Recently I wondered how dependent the definition of euclidean domains is of the co-domain of the norm-function.
To be precise: Let's define a semi-euclidean domain as a domain $R$ together with a norm $\delta : R \rightarrow \alpha$ for an ordinal $\alpha$ (or even the class of all ordinals) such that for $f,g \in R\ \exists\ q,r\in R$ such that $f=qg+r$ and $\delta(r)<\delta(g)$.
With the same argument as for euclidean domains semi-euclidean domains are principal-ideal-domains. Are there any semi-euclidean-domains which are not euclidean?
Thanks for your ideas,
Takirion
Edit: As the image of $\delta$ is well ordered (and as such isomorphic to an ordinal) we can assume that $\delta$ is surjective.
Here is an idea that didn't work: $\mathbb{R}^{\alpha}$, the "Polynomial Ring" indexed by an limit ordinal $\alpha$ with $\delta (f)=\deg(f)$, because if $\omega_1\in \alpha$ we can't divide $x^{\omega_1}$ by $x^2$.
Edit 2: Using Zorn's Lemma we can find a minimal norm in terms of the partial ordering $f\leq g \iff f(a)\leq g(a)\forall a\in R$ for two norms f and g.

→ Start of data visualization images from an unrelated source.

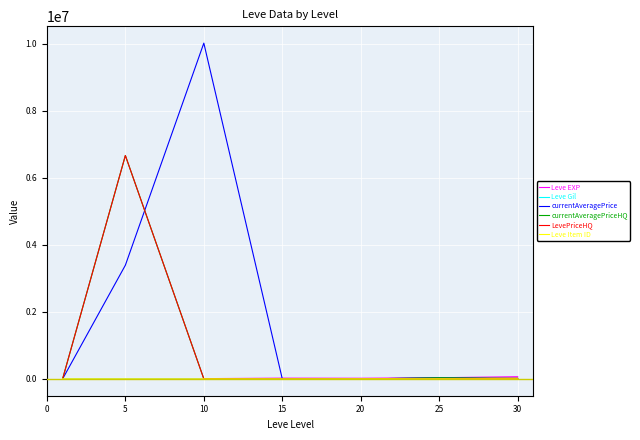

What is the average value of the Leve EXP series?

23532.9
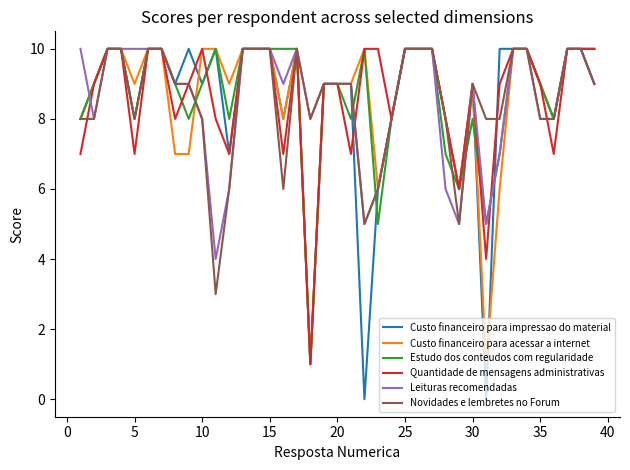

Which series has the widest spread of values?

Custo financeiro para impressao do material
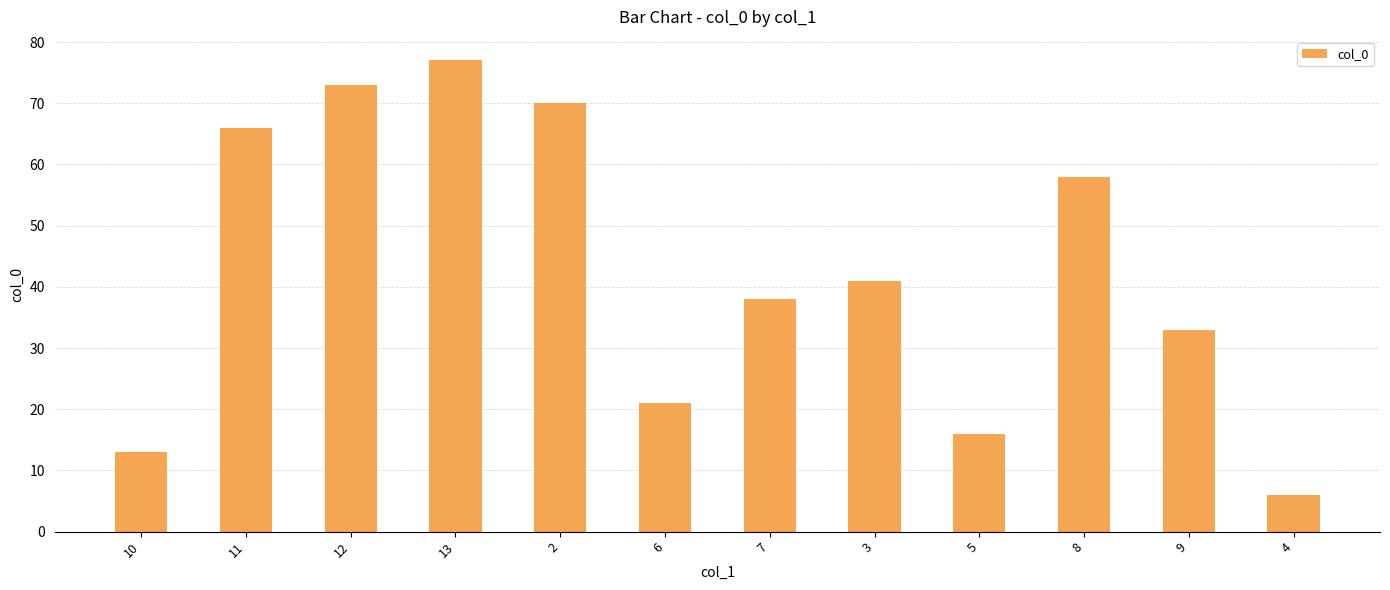

True or false: the data shows 73 at 12.

True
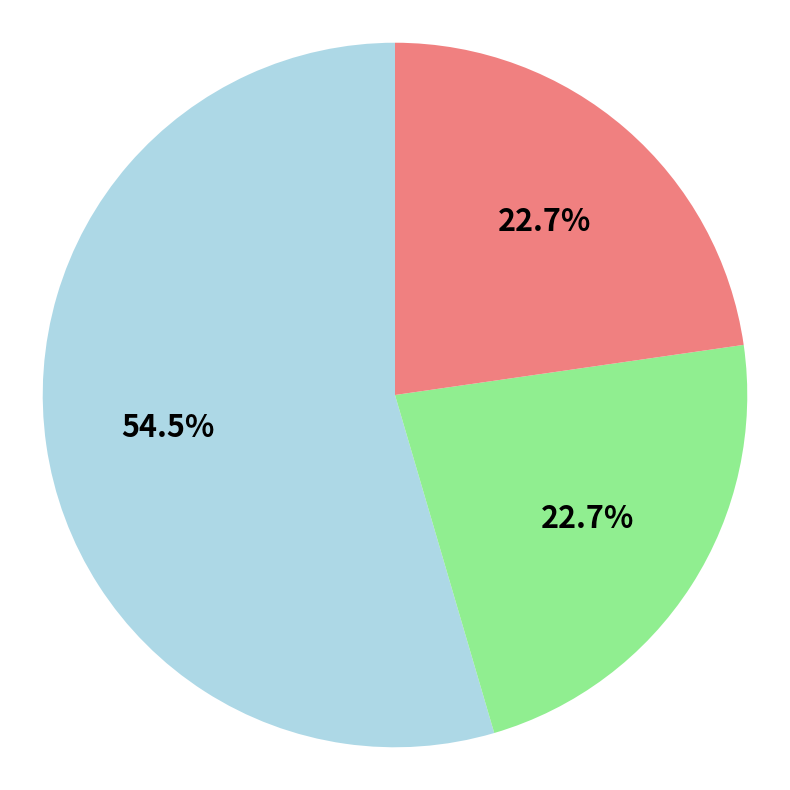

Is there a majority slice in this chart?

Yes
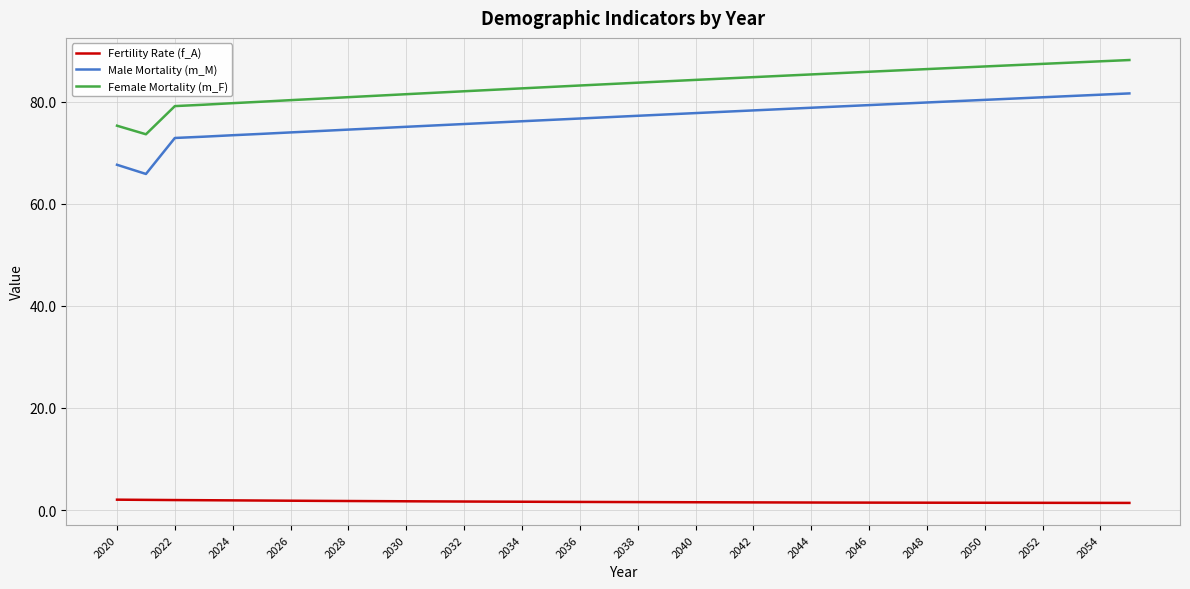

What is the maximum value shown in the chart?

88.1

To show this let $(A, \leq)$ the partial ordered Set of all norms from $R$ in an ordinal $\alpha$ (note that to use Zorns Lemma here \alpha has to be an ordinal and can't be be class of all ordinals). Let $f_1\geq f_2\geq f_3\geq ...$ be a chain in $A$. Set $f(a)=min\lbrace f_n (a)|n\in \mathbb{N}\rbrace$. It's easy to see, that f is a norm on R and by definition it is a lower bound for all the $f_n$. So by Zorn's Lemma we find a minimal Element $\delta^*\in A.\square$
As $\delta^*$ is minimal obviously $\delta^*$ is surjective on an initialsegment of $\alpha$ (so we just assume it is surjective on $\alpha$). If $\alpha \leq \omega$ $R$ is euclidean and we are done. If not we find $x\in R$ with $\delta^*(x)=\omega$. But as $\delta^*$ is minimal this means, that for each $n\in \mathbb{N}$ we find $y\in R$ such that $y=q*x+r \implies \delta^*(r)>n$. At the moment i hope that it either will be possible to show that such a $x$ can't exist, or that this property of some elements gives hints on where to look for semi-euclidean but not euclidean rings.

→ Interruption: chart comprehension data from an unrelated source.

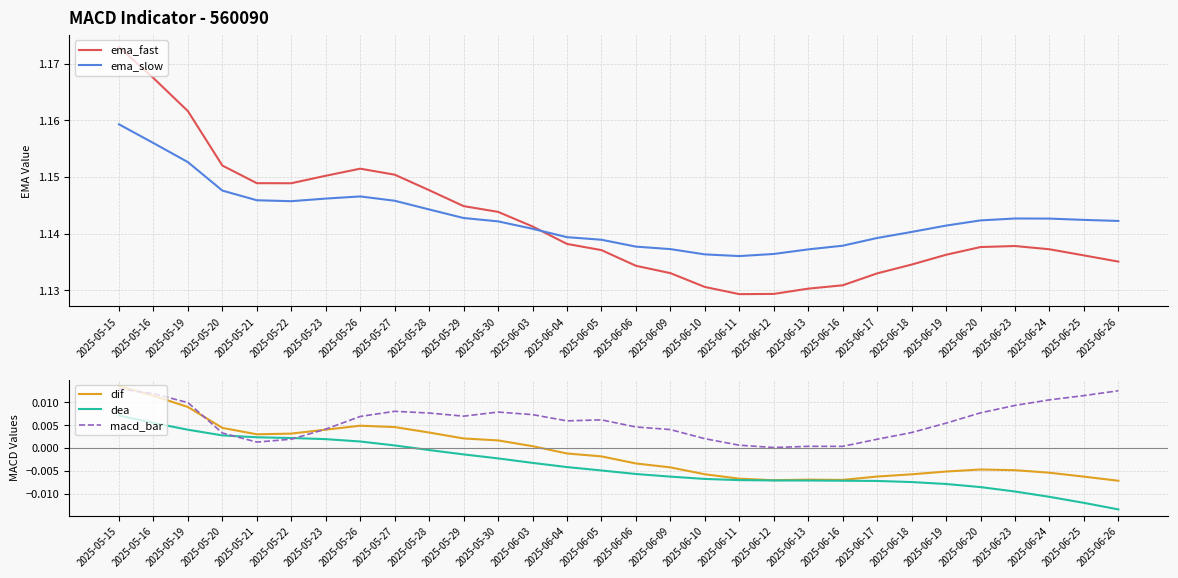

True or false: ema_fast and macd_bar intersect in this chart.

False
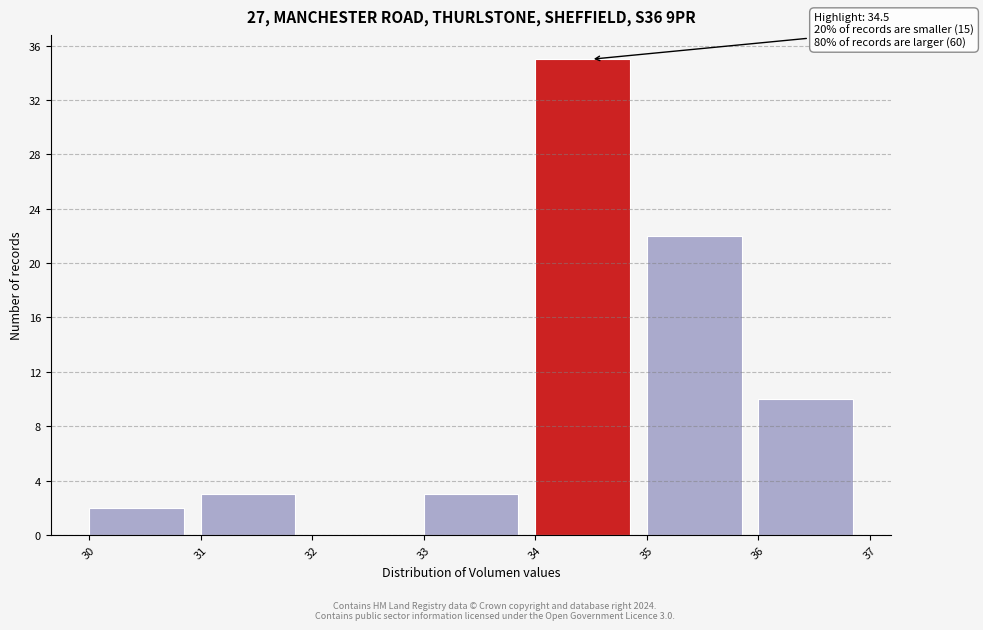

Which range on the x-axis has the tallest bar?

34 to 35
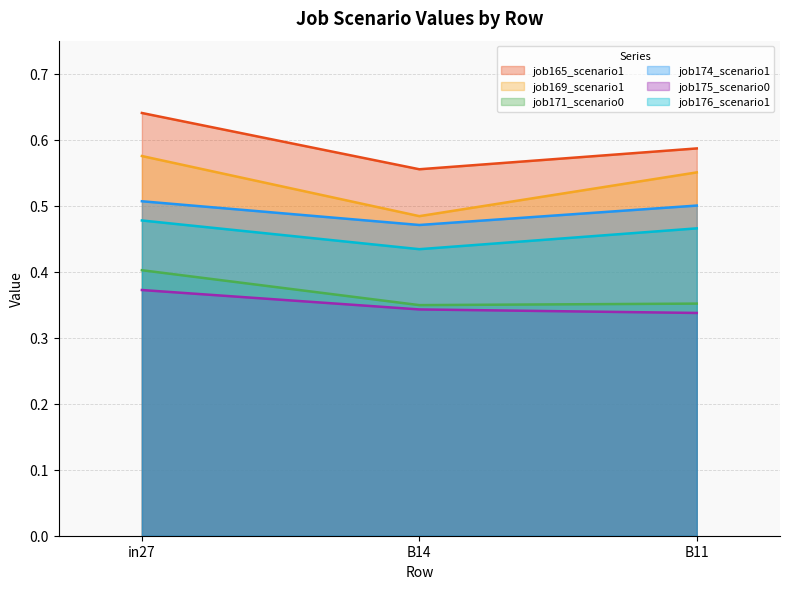

Which category has the lowest value in the job169_scenario1_339 series?

B14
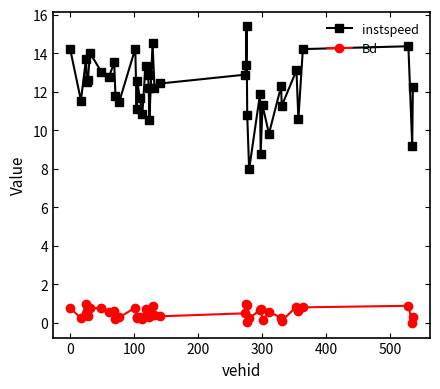

How many interior local valleys does the instspeed series have?

14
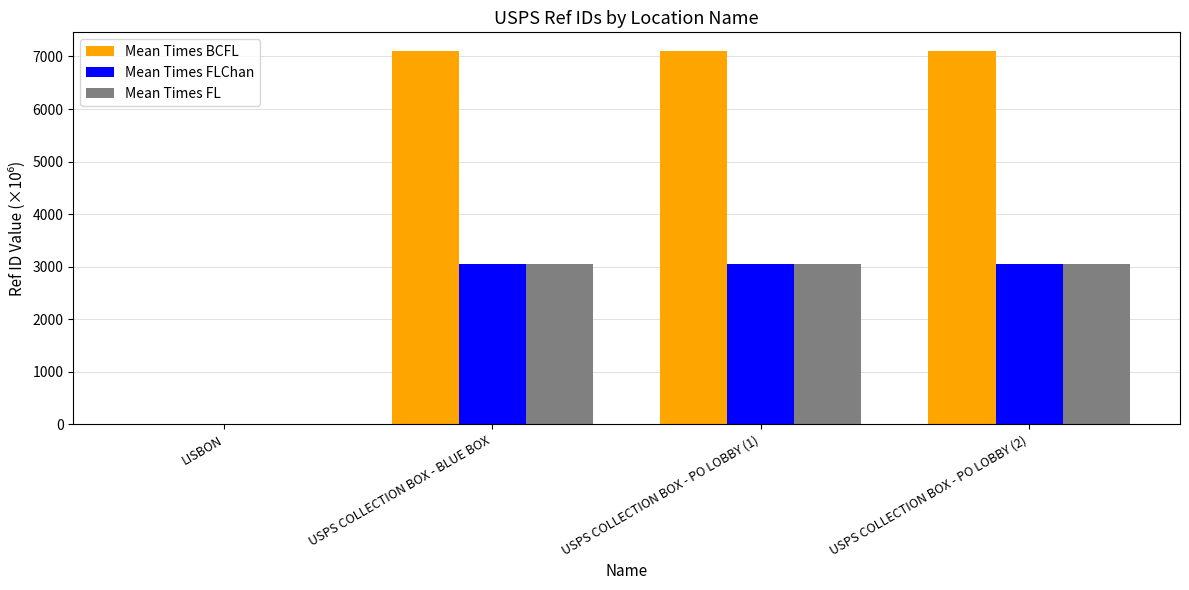

Which series has the largest total across all categories?

Mean Times BCFL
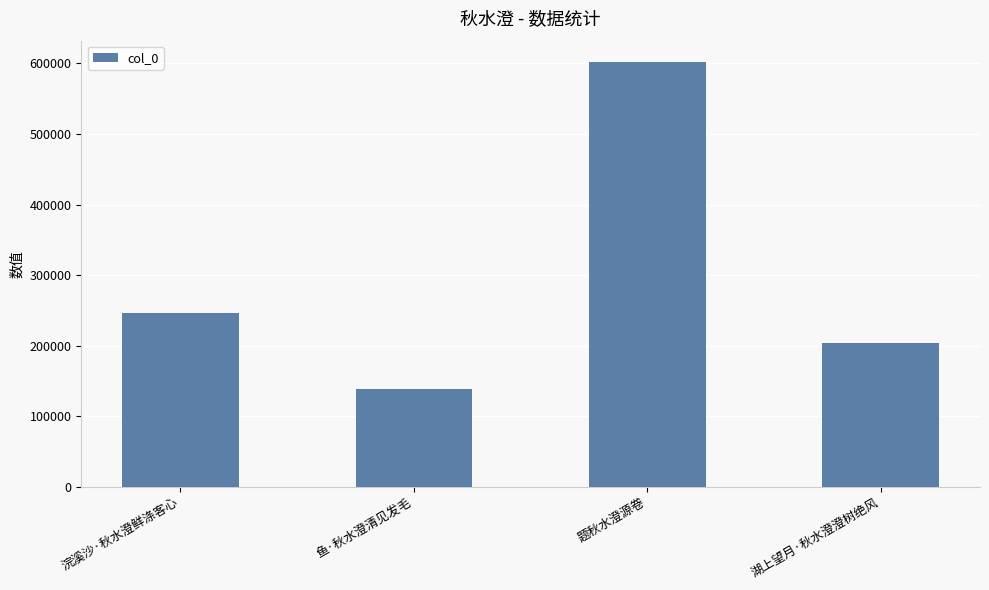

Count the number of data series in this chart.

1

I found another interesting thing: Given that there is any euclidean function on the ring, we can construct $the$ minimal norm explicitely by transfinite induction. We define $\delta^{-1}(-\infty)=0$ and $\delta^{-1}(\alpha)=\lbrace x\in R\vert\forall y\in R \exists q,r\in R:y=q*x+r, \delta(r)<\alpha \rbrace$ for every ordinal $\alpha$. If we have any euclidean function $\mu$ we see immediately that every $x\in R$ gets assigned a value $\delta(x)<\mu(x)$ which shows both, that $\delta$ is defined on all elements of $R$ and that it is minimal. That it is indeed an euclidean function follows directly from the definition. By all the stuff above getting assigned a limit-ordinal is a property which belongs to an element and is essentialy independent of the euclidean function. So I guess if there is a semiceulclidean not euclidean ring those elements will be interesting objects to be studied.
These 'semi-Euclidean domains' have been studied and are often called (transfinite) Euclidean Domains. Motzkin was the first to realize that the co-domain of the norm-function need only be a well ordered set (see Motzkin's paper: 'The Euclidean Algorithm') and since then many authors have looked at the similarities between the classical definition of Euclidean domains and the extended definition. (For an introduction into these types of objects see Lenstra's "Lectures on euclidean rings" here: https://www.math.leidenuniv.nl/~hwl/PUBLICATIONS/pub.html)
As for your question: "Are there any semi-euclidean domains which are not euclidean?" the answer is yes, there are transfinite Euclidean domains whose co-domain is an ordinal larger than $\omega$. Masayoshi Nagata and Jean-Jacques Hiblot independently found rings with a co-domain of $\omega^2$ (see Nagata's paper "On Euclid algorithm" or Hiblot's paper "Des anneaux euclidiens dont le plus petit algorithme n’est pas a valeurs finies"). More recently, in work done by Conidis, Nielsen and Tombs, rings were constructed to have an arbitrary indecomposable ordinal as the co-domain (see Conidis, Nielsen and Tombs' paper "Transfinitely valued Euclidean domains have arbitrary indecomposable order type").